WHERE I GOT MY ADVENTUROUS SPIRIT FROM
From Tintin's Adventures to Peruvian Discoveries: A Journey of Inspiration and Exploration
Most people in the USA have never heard of Tintin and his white terrier, Milou, or Snowy (as he is called in the English versions of their adventures).
Tintin, his sidekick Captain Haddock, and the other characters remain wildly popular in Europe. The author, Hergé, was actually a patient of my dad during WWII in German-occupied Belgium, and as a child, I grew up avidly reading all of his adventures.
Even in Vietnam
Did you know that Tintin was the first human to step on the moon, decades before the Americans planted their flag there? Check it out in Destination Moon and Explorers of the Moon. Eat your heart out, Neil and Buzz. That young Belgian reporter beat you to it...
The adventures that really left a profound impression on me were Tintin in America, which probably planted the seed of my desire to move to the USA from my native Belgium; King Ottokar’s Sceptre, which inspired my flotilla sailing trips to Croatia and Montenegro; but the ones that impacted me the most were The Seven Crystal Balls and Prisoners of the Sun, which brought Tintin to Peru.
I became fascinated by that country, and it has been on my bucket list ever since I was in my early teens. I knew the song “El Condor Pasa” years before Simon and Garfunkel decided that they would rather “Be a Hammer than a Nail”.
The Lovely “Admiral”
Not only did I finally make it to Peru (a business trip was the excuse to go), but I also had the opportunity to get involved in humanitarian work there (which was often quite adventurous) and visit fascinating places like Cusco, Machu Picchu, Paracas, Sipan, Kuelap, and the Amazon jungle. I hiked the Inca Trail twice and eventually married a lovely Peruvian, our flotilla “Admiral” Mila (an interesting adventure in itself and the subject of a book I’m in the process of writing).
I am always looking forward to new discoveries in that country and have a long to-do list for future explorations.

**Given entries**
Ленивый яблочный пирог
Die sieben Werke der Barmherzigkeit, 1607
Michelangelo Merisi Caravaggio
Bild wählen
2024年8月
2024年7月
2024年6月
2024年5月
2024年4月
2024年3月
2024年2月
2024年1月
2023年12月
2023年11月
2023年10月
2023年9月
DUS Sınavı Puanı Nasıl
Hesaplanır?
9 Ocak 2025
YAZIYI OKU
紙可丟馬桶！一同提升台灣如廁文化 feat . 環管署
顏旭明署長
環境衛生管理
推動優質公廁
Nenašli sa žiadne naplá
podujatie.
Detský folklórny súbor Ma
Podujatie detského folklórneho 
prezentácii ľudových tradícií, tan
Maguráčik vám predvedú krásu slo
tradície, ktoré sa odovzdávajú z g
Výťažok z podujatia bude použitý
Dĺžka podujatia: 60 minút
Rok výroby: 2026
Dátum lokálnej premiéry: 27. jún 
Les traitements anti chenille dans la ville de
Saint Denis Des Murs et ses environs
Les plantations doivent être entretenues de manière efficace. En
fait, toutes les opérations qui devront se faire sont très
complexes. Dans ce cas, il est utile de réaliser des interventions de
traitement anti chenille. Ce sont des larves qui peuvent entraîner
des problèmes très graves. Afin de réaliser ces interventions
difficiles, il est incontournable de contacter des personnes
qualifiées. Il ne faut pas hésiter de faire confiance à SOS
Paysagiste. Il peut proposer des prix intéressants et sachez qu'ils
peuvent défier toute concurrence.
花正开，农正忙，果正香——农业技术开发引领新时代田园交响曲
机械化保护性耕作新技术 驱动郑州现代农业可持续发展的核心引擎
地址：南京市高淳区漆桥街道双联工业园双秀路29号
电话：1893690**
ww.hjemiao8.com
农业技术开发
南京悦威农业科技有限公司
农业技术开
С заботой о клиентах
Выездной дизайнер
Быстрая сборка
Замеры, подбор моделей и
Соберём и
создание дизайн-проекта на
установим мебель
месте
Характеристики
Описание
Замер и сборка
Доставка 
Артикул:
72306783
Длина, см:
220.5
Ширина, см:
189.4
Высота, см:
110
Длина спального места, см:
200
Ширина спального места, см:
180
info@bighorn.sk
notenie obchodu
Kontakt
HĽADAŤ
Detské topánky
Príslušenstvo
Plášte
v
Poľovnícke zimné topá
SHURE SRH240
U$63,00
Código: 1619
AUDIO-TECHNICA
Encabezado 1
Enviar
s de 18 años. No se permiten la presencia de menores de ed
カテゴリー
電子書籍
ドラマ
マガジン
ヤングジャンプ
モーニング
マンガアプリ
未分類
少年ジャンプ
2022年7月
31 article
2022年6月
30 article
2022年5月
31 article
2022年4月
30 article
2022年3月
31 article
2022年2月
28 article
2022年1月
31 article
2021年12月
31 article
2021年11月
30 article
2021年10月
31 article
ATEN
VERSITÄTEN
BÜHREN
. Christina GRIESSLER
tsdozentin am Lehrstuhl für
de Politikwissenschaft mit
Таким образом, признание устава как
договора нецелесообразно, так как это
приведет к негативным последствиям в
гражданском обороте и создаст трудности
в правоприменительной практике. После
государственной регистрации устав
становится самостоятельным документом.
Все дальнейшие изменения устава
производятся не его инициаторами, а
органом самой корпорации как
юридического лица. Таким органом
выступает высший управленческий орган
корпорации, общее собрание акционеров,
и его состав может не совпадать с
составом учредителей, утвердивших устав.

**Problem to work on**
Reproduce the text on Tintin and Peru above word for word, from "I became fascinated" to "process of writing).".

**Answer to this exercise**
I became fascinated by that country, and it has been on my bucket list ever since I was in my early teens. I knew the song “El Condor Pasa” years before Simon and Garfunkel decided that they would rather “Be a Hammer than a Nail”.
The Lovely “Admiral”
Not only did I finally make it to Peru (a business trip was the excuse to go), but I also had the opportunity to get involved in humanitarian work there (which was often quite adventurous) and visit fascinating places like Cusco, Machu Picchu, Paracas, Sipan, Kuelap, and the Amazon jungle. I hiked the Inca Trail twice and eventually married a lovely Peruvian, our flotilla “Admiral” Mila (an interesting adventure in itself and the subject of a book I’m in the process of writing).